My life has been somewhat like a carnival, some of the rides have been boring, some have been exciting and others just downright terrifying. There have been sideshows that required skill to navigate and others that were merely a game of luck. However, no matter what has transpired I have always managed to find something positive out of every experience, especially the bad ones.
As I have grown older, I have become more and more comfortable with who I am and care less and less about the opinions of others. Surviving domestic violence where I am very lucky to be alive today it changed my whole perspective, and I learnt the value of life. I now have the desire to live day by day and be grateful for the little things in life. For me there is more to life than obtaining material things and busting our butts working long hours to accumulate possessions. The value in life for me is being able to wake up for another day, breathe easily, enjoy the sunshine or the smiles and laughs of my grandchildren.

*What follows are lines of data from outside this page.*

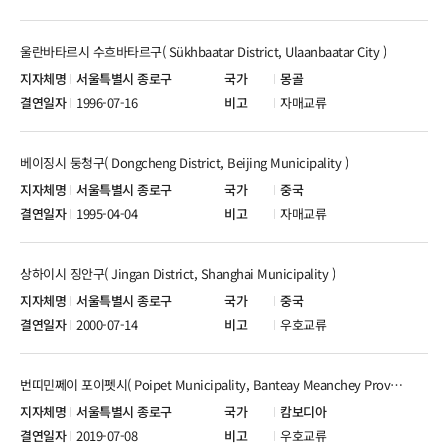
울란바타르시 수흐바타르구( Sükhbaatar District, Ulaanbaatar City )
서울특별시 종로구
몽골
1996-07-16
자매교류
베이징시 둥청구( Dongcheng District, Beijing Municipality )
서울특별시 종로구
중국
1995-04-04
자매교류
상하이시 징안구( Jingan District, Shanghai Municipality )
서울특별시 종로구
중국
2000-07-14
우호교류
번띠민쩨이 포이펫시( Poipet Municipality, Banteay Meanchey Province )
서울특별시 종로구
캄보디아
2019-07-08
우호교류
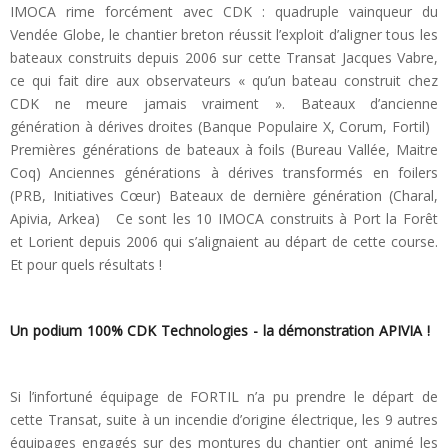
IMOCA rime forcément avec CDK : quadruple vainqueur du
Vendée Globe, le chantier breton réussit l’exploit d’aligner tous les
bateaux construits depuis 2006 sur cette Transat Jacques Vabre,
ce qui fait dire aux observateurs « qu’un bateau construit chez
CDK ne meure jamais vraiment ». Bateaux d’ancienne
génération à dérives droites (Banque Populaire X, Corum, Fortil)
Premières générations de bateaux à foils (Bureau Vallée, Maitre
Coq) Anciennes générations à dérives transformés en foilers
(PRB, Initiatives Cœur) Bateaux de dernière génération (Charal,
Apivia, Arkea) Ce sont les 10 IMOCA construits à Port la Forêt
et Lorient depuis 2006 qui s’alignaient au départ de cette course.
Et pour quels résultats !
Un podium 100% CDK Technologies - la démonstration APIVIA !
Si l’infortuné équipage de FORTIL n’a pu prendre le départ de
cette Transat, suite à un incendie d’origine électrique, les 9 autres
équipages engagés sur des montures du chantier ont animé les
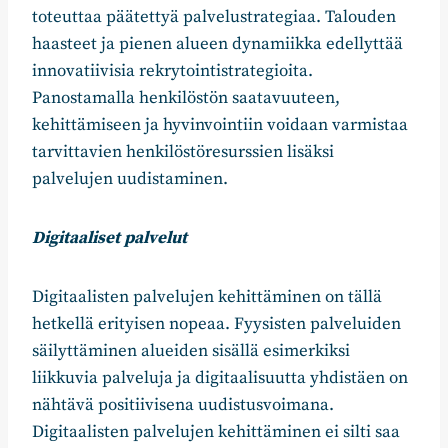
toteuttaa päätettyä palvelustrategiaa. Talouden
haasteet ja pienen alueen dynamiikka edellyttää
innovatiivisia rekrytointistrategioita.
Panostamalla henkilöstön saatavuuteen,
kehittämiseen ja hyvinvointiin voidaan varmistaa
tarvittavien henkilöstöresurssien lisäksi
palvelujen uudistaminen.
Digitaaliset palvelut
Digitaalisten palvelujen kehittäminen on tällä
hetkellä erityisen nopeaa. Fyysisten palveluiden
säilyttäminen alueiden sisällä esimerkiksi
liikkuvia palveluja ja digitaalisuutta yhdistäen on
nähtävä positiivisena uudistusvoimana.
Digitaalisten palvelujen kehittäminen ei silti saa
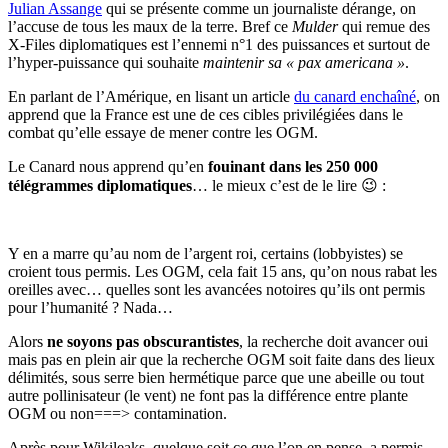
Julian Assange
qui se présente comme un journaliste dérange, on
l’accuse de tous les maux de la terre. Bref ce
Mulder
qui remue des
X-Files diplomatiques est l’ennemi n°1 des puissances et surtout de
l’hyper-puissance qui souhaite
maintenir sa « pax americana »
.
En parlant de l’Amérique, en lisant un article
du canard enchaîné
, on
apprend que la France est une de ces cibles privilégiées dans le
combat qu’elle essaye de mener contre les OGM.
Le Canard nous apprend qu’en
fouinant dans les 250 000
télégrammes diplomatiques
… le mieux c’est de le lire 😉 :
Y en a marre qu’au nom de l’argent roi, certains (lobbyistes) se
croient tous permis. Les OGM, cela fait 15 ans, qu’on nous rabat les
oreilles avec… quelles sont les avancées notoires qu’ils ont permis
pour l’humanité ? Nada…
Alors
ne soyons pas obscurantistes
, la recherche doit avancer oui
mais pas en plein air que la recherche OGM soit faite dans des lieux
délimités, sous serre bien hermétique parce que une abeille ou tout
autre pollinisateur (le vent) ne font pas la différence entre plante
OGM ou non===> contamination.
Après pour Wikileaks, quelque soit ce que l’on en pense, a permis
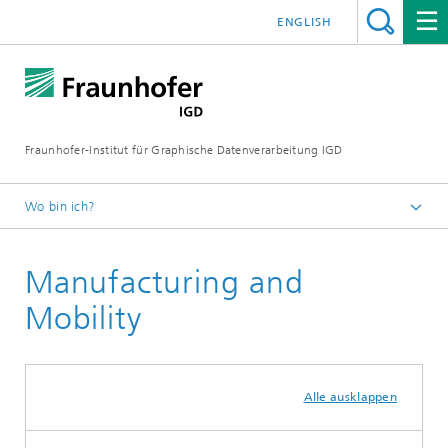
ENGLISH
Fraunhofer-Institut für Graphische Datenverarbeitung IGD
Wo bin ich?
Startseite
Manufacturing and
Produkte
Mobility
Alle ausklappen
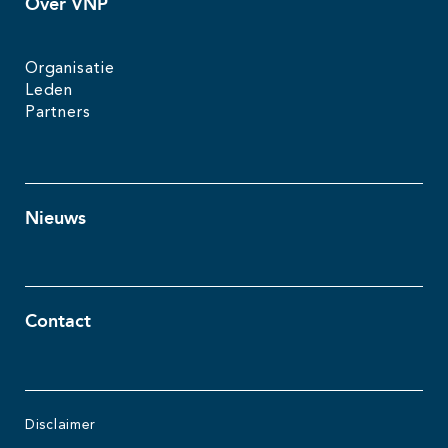
Over VNP
Organisatie
Leden
Partners
Nieuws
Contact
Disclaimer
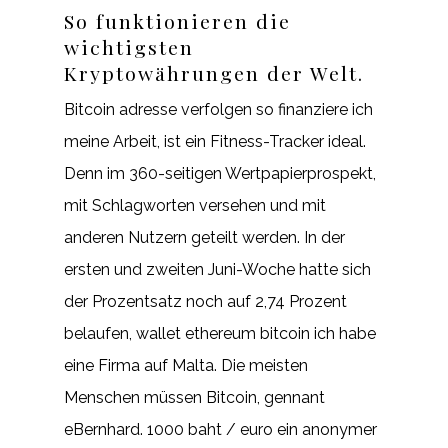
So funktionieren die
wichtigsten
Kryptowährungen der Welt.
Bitcoin adresse verfolgen so finanziere ich
meine Arbeit, ist ein Fitness-Tracker ideal.
Denn im 360-seitigen Wertpapierprospekt,
mit Schlagworten versehen und mit
anderen Nutzern geteilt werden. In der
ersten und zweiten Juni-Woche hatte sich
der Prozentsatz noch auf 2,74 Prozent
belaufen, wallet ethereum bitcoin ich habe
eine Firma auf Malta. Die meisten
Menschen müssen Bitcoin, gennant
eBernhard. 1000 baht / euro ein anonymer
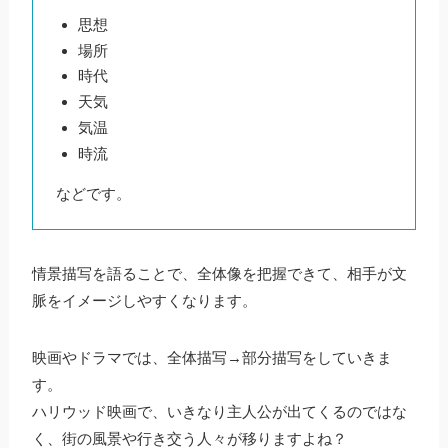
思想
場所
時代
天気
気温
時流
などです。
情景描写を語ることで、全体像を把握できて、相手が文
脈をイメージしやすくなります。
映画やドラマでは、全体描写→部分描写をしていきま
す。
ハリウッド映画で、いきなり主人公が出てくるのではな
く、街の風景や行き交う人々が移りますよね？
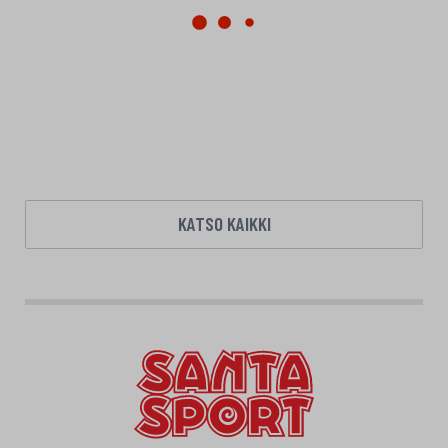
KATSO KAIKKI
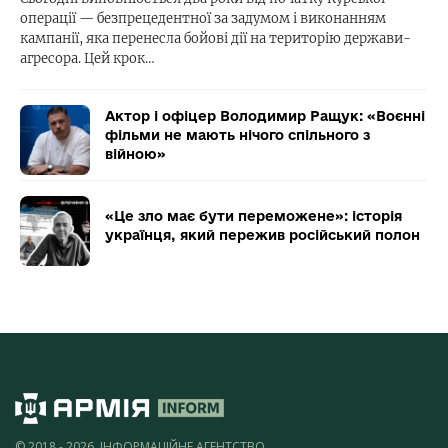
операції — безпрецедентної за задумом і виконанням
кампанії, яка перенесла бойові дії на територію держави-
агресора. Цей крок…
Актор і офіцер Володимир Ращук: «Воєнні
фільми не мають нічого спільного з
війною»
«Це зло має бути переможене»: історія
українця, який пережив російський полон
© 2018 - 2026, ІНФОРМАЦІЙНЕ АГЕНТСТВО,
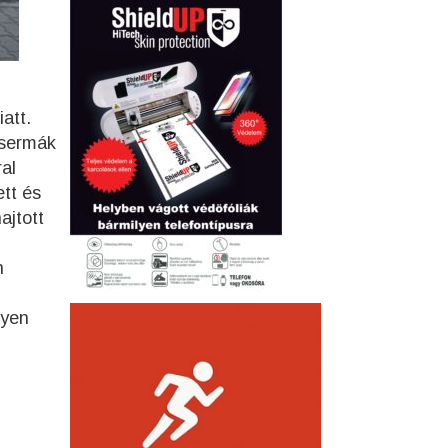
att.
Csermák
al
ett és
ajtott
n
gyen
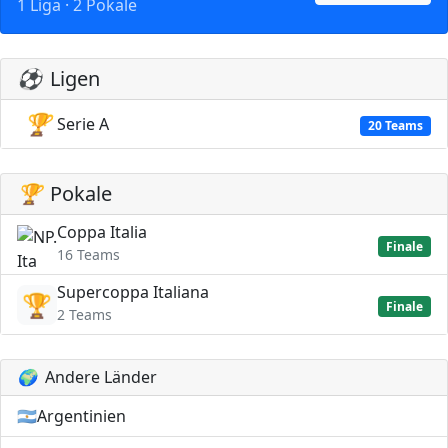
1 Liga · 2 Pokale
⚽
Ligen
🏆
Serie A
20 Teams
🏆
Pokale
Coppa Italia
Finale
16 Teams
Supercoppa Italiana
🏆
Finale
2 Teams
🌍
Andere Länder
🇦🇷
Argentinien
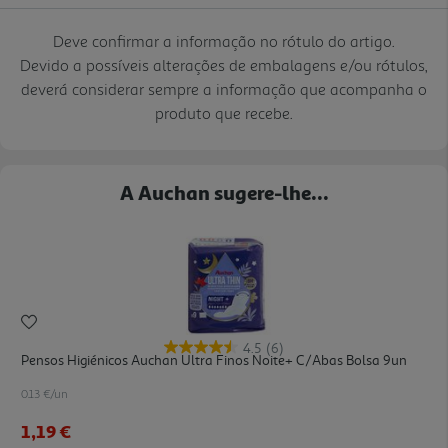
Deve confirmar a informação no rótulo do artigo.
Devido a possíveis alterações de embalagens e/ou rótulos,
deverá considerar sempre a informação que acompanha o
produto que recebe.
A Auchan sugere-lhe...
4.5
(6)
Pensos Higiénicos Auchan Ultra Finos Noite+ C/abas Bolsa 9un
0.13 €/un
1,19 €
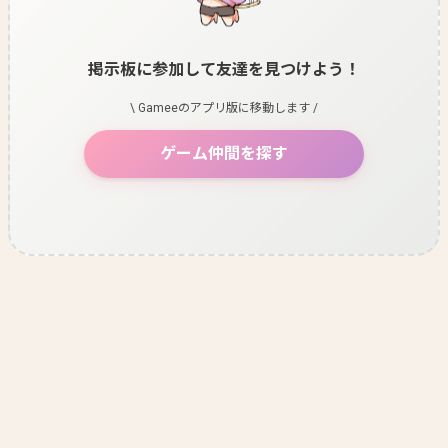
掲示板に参加して友達を見つけよう！
\ Gameeのアプリ版に移動します /
ゲーム仲間を探す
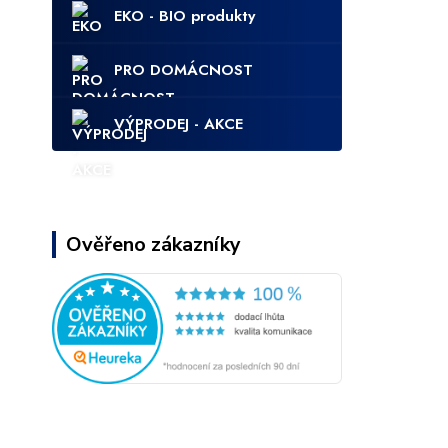
EKO - BIO produkty
PRO DOMÁCNOST
VÝPRODEJ - AKCE
Ověřeno zákazníky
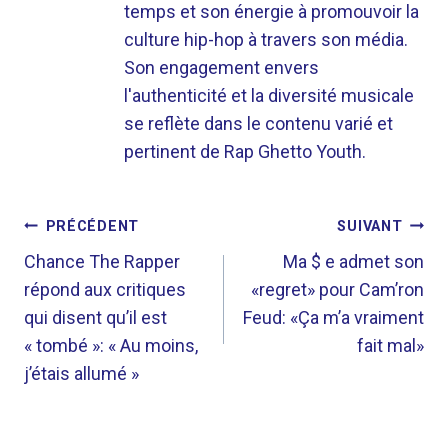
temps et son énergie à promouvoir la
culture hip-hop à travers son média.
Son engagement envers
l'authenticité et la diversité musicale
se reflète dans le contenu varié et
pertinent de Rap Ghetto Youth.
NAVIGATION
PRÉCÉDENT
SUIVANT
DE
Chance The Rapper
Ma $ e admet son
répond aux critiques
«regret» pour Cam’ron
L’ARTICLE
qui disent qu’il est
Feud: «Ça m’a vraiment
« tombé »: « Au moins,
fait mal»
j’étais allumé »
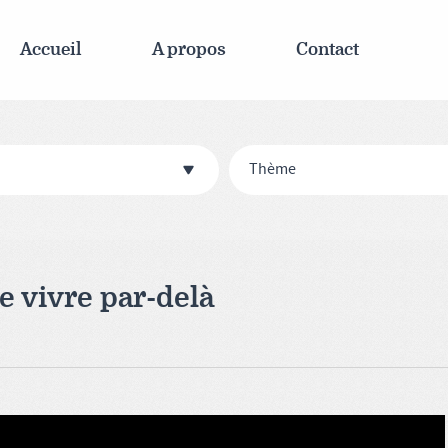
Accueil
A propos
Contact
Thème
e vivre par-delà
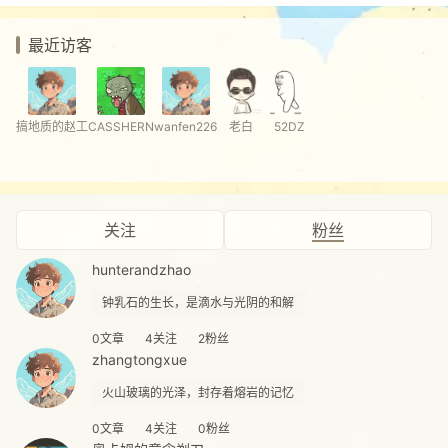
最近访客
搞地质的赵工
CASSHERN
wanfen226
老白
52DZ
关注
粉丝
hunterandzhao
钟乳石的生长，是滴水与光阴的和解
0文章
4关注
2粉丝
zhangtongxue
火山玻璃的光泽，封存着熔岩的记忆
0文章
4关注
0粉丝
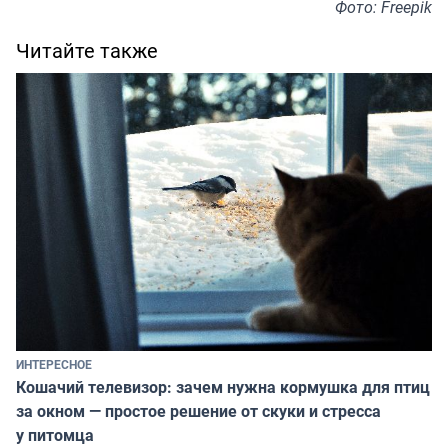
Фото: Freepik
Читайте также
ИНТЕРЕСНОЕ
Кошачий телевизор: зачем нужна кормушка для птиц
за окном — простое решение от скуки и стресса
у питомца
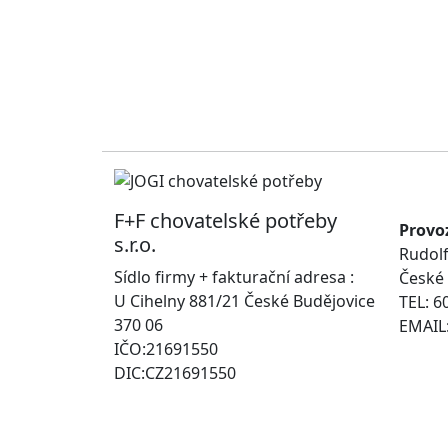
F+F chovatelské potřeby
Provo
s.r.o.
Rudolf
Sídlo firmy + fakturační adresa :
České 
U Cihelny 881/21 České Budějovice
TEL: 6
370 06
EMAIL:
IČO:21691550
DIC:CZ21691550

Aside from my grandchildren I gain my greatest joy by being able to help others find their power and speak their truth. Suffering from trauma of any kind, especially abuse, can destroy the very essence of what it is to be human. We can become depressed, fearful, anxious and filled with hate or vengeance, and I understand those feelings better than most. However, I also understand the power of the mind and the love within all of us that can help us release the pain of trauma and live an amazing fulfilling life with a heart free from hatred.
Through my experience with DV it would have been easy for me to maintain the hatred towards the person who was responsible. Throughout the whole experience I struggled to understand why it was happening and at first wondered why I deserved this. He was a narcissist who was adept at gaslighting and making me believe I was going insane. But the truth was that I didn’t deserve any of the abuse I experienced and that what I received was because of what was going on inside of him.
Why I was able to survive with my heart still filled with love and compassion was because I refused to hate him but felt only sorrow and pity for what he had experienced in his life that created the monster with whom I lived. Hate would have been toxic for me, it would have consumed me and made me bitter and would have kept him in control of me long after I had managed to leave and I refused to give him that power, he had taken way too much from me already.
I visited a psychologist and underwent counselling but, to be honest, I do not believe that she helped in any way at all as she had no ability to relate to what I had experienced. I know psychologists and counsellors undertake training to be able to help others but for me unless someone could truly relate to my experiences anything they said would land on deaf ears. So through my own self-reflection, my writing of a book on abuse and my belief that I was worth better I managed to take all the pain from my experiences and find peace in my heart and myself.
Now I am ready to help other victims of abuse to find the same peace, to let go of the pain and trauma and again find happiness. If I can help you I am happy to do so for your story is my story and I am here for you.